Плясали в степи огни и гасли в окнах. Наполнялись студеным светом звезды, разжижая тьму.
— Ничего, может, путем все будет, жив бы остался. — И спохватился: — Серьг, да мы что! Завтра чуть свет, а мы…
15
Я уже подходил к дому, когда опять заголосила собака. Робея, проскочил сенцы, вошел в избу, а вой все равно слышался, только будто из далека-далека.
В углу, на столе, слабо горела коптилка. Мать спала, а отец не спал, возился на топчане.
— Что припозднился?
— Да с Костей мы…
— Закончили сеялку?
— Ага.
Отец перевернулся со спины на бок, скрипнул зубами.
— Мучает?
— Да так, — неопределенно ответил он и заговорил о другом. — Дня через три — в поле. У Кости будешь на прицепе. Себе я Петьку Занозова возьму, он на сеялке не справится.
— Как же работать будешь?
— Буду, — упрямо сказал отец.
Отца год назад с войны списали. Контузия у него: с позвоночником что-то. В прошлую весну мы с ним пахали на ЧТЗ, и он работал то сидя, то на ногах трактором правил. К вечеру он не походил на себя: лицо становилось землистым, глаза лихорадочные. И все курил, курил, а то оголял спину, ложился на холодную пахоту.

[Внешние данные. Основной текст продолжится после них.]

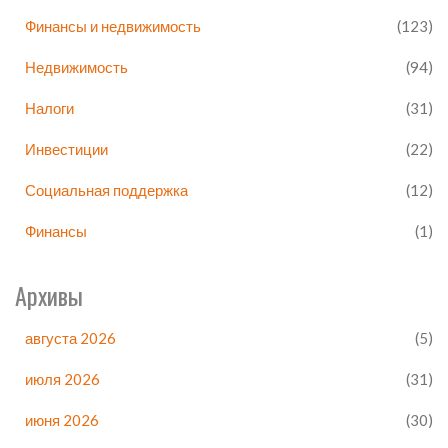
Финансы и недвижимость
(123)
Недвижимость
(94)
Налоги
(31)
Инвестиции
(22)
Социальная поддержка
(12)
Финансы
(1)
Архивы
августа 2026
(5)
июля 2026
(31)
июня 2026
(30)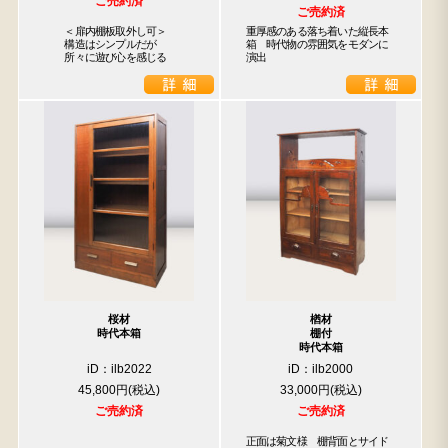
ご売約済
ご売約済
　　＜扉内棚板取外し可＞

重厚感のある落ち着いた縦長本
　　構造はシンプルだが

箱　時代物の雰囲気をモダンに
　　所々に遊び心を感じる
演出
桜材
楢材
時代本箱
棚付
時代本箱
iD：ilb2022
iD：ilb2000
45,800円
33,000円
ご売約済
ご売約済
正面は菊文様　棚背面とサイド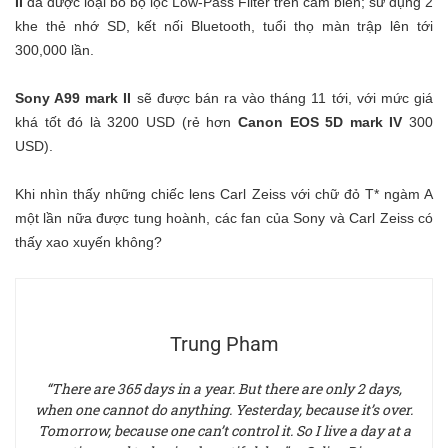
II
đã được loại bỏ bộ lọc Low-Pass Filter trên cảm biến; sử dụng 2
khe thẻ nhớ SD, kết nối Bluetooth, tuổi thọ màn trập lên tới
300,000 lần.
Sony A99 mark II
sẽ được bán ra vào tháng 11 tới, với mức giá
khá tốt đó là 3200 USD (rẻ hơn
Canon EOS 5D mark IV
300
USD).
Khi nhìn thấy những chiếc lens Carl Zeiss với chữ đỏ T* ngàm A
một lần nữa được tung hoành, các fan của Sony và Carl Zeiss có
thấy xao xuyến không?
Trung Pham
“There are 365 days in a year. But there are only 2 days,
when one cannot do anything. Yesterday, because it’s over.
Tomorrow, because one can’t control it. So I live a day at a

— Пусть жар снимает, а ты иди смажь плуг пока.
Он не хотел, чтобы я видел его муки.
— Что ты страдаешь, — говорил дядя Максим, — обучи Кольку Кроликова — шестнадцатый год парню.

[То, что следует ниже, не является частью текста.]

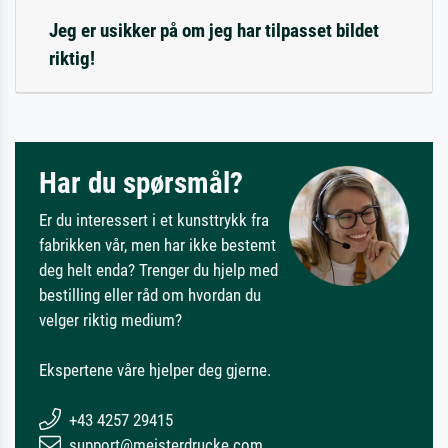
Jeg er usikker på om jeg har tilpasset bildet
riktig!
Har du spørsmål?
Er du interessert i et kunsttrykk fra
fabrikken vår, men har ikke bestemt
deg helt enda? Trenger du hjelp med
bestilling eller råd om hvordan du
velger riktig medium?
Ekspertene våre hjelper deg gjerne.
+43 4257 29415
support@meisterdrucke.com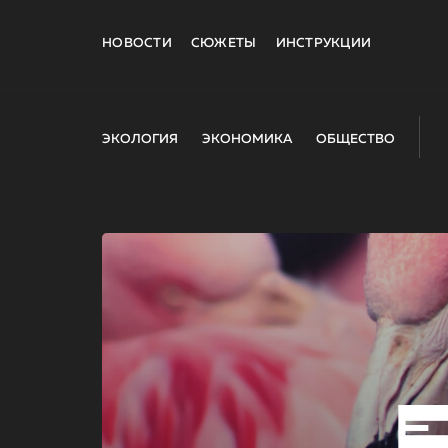
НОВОСТИ
СЮЖЕТЫ
ИНСТРУКЦИИ
ЭКОЛОГИЯ
ЭКОНОМИКА
ОБЩЕСТВО
E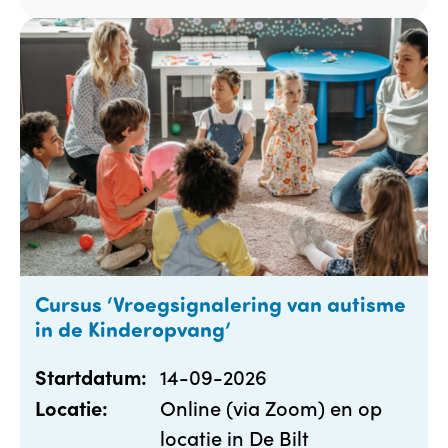
Cursus ‘Vroegsignalering van autisme
in de Kinderopvang’
14-09-2026
Startdatum:
Online (via Zoom) en op
Locatie:
locatie in De Bilt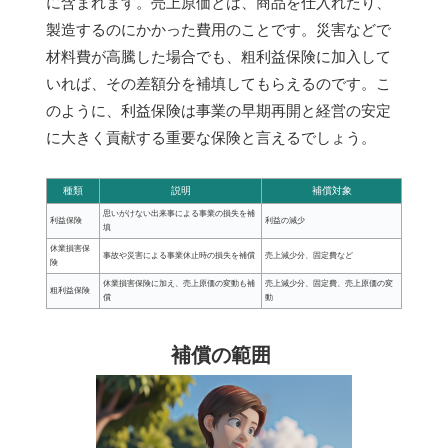
に含まれます。売上原価とは、商品を仕入れたり、
製造するのにかかった費用のことです。災害などで
材料費が高騰した場合でも、粗利益保険に加入して
いれば、その差額分を補填してもらえるのです。こ
のように、利益保険は事業の早期再開と経営の安定
に大きく貢献する重要な保険と言えるでしょう。
種類
説明
補償対象
思いがけない出来事による事業の損失を補
利益保険
利益の減少
填
休業損害保
事故や災害による事業休止時の損失を補償
売上減少分、固定費など
険
休業損害保険に加え、売上原価の変動も補
売上減少分、固定費、売上原価の変
粗利益保険
償
動
補償の範囲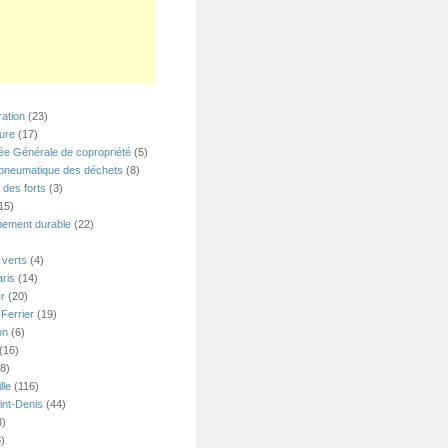
ation
(23)
ture
(17)
e Générale de copropriété
(5)
 pneumatique des déchets
(8)
 des forts
(3)
15)
ement durable
(22)
verts
(4)
ris
(14)
er
(20)
Ferrier
(19)
on
(6)
(16)
8)
lle
(116)
int-Denis
(44)
3)
)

— А кто счас не страдает?! — сердился отец. — Колька тебе наработает на этой махине.
Значит, на этот раз отец не возьмет меня на прицеп, чтобы от моих глаз подальше.
Я проглотил ужин — хлеба чуть больше спичечной коробки и полглиняной миски жмыхового супа — загасил огонь и лег спать, одевшись шубой.
В маленькое оконце заглядывали звезды, трепетали, помаргивали, и я подумал; живые они или стеклянные, но им там хорошо: ни страданий, ни голода. А может быть, напротив, жутко им висеть во мраке. И ни степи там нет; ни берез, и люди все на земле, под крышами. Даже собачьего воя им не слышно. Вон как, вон как они дрожат и тянут лучики-руки. Ну, летите, сыпьтесь ко мне под шубу. И уже тяжелели веки, когда я услышал материн шепот:
— Господи, чья же это собака? И не угомонится, не утихнет. Это ж накличет, язва, беды.
— Махотиной Марины, — пробасил отец. — Делать нечего — тянет тянучку.
В ту ночь мне снилось солнце вполнеба. Степь будто земляничным вареньем залита, а над солнцем роились звезды, переливались всеми цветами. И все жители Доволенки стояли лицом к солнцу, потрясали взнесенными руками в ликовании.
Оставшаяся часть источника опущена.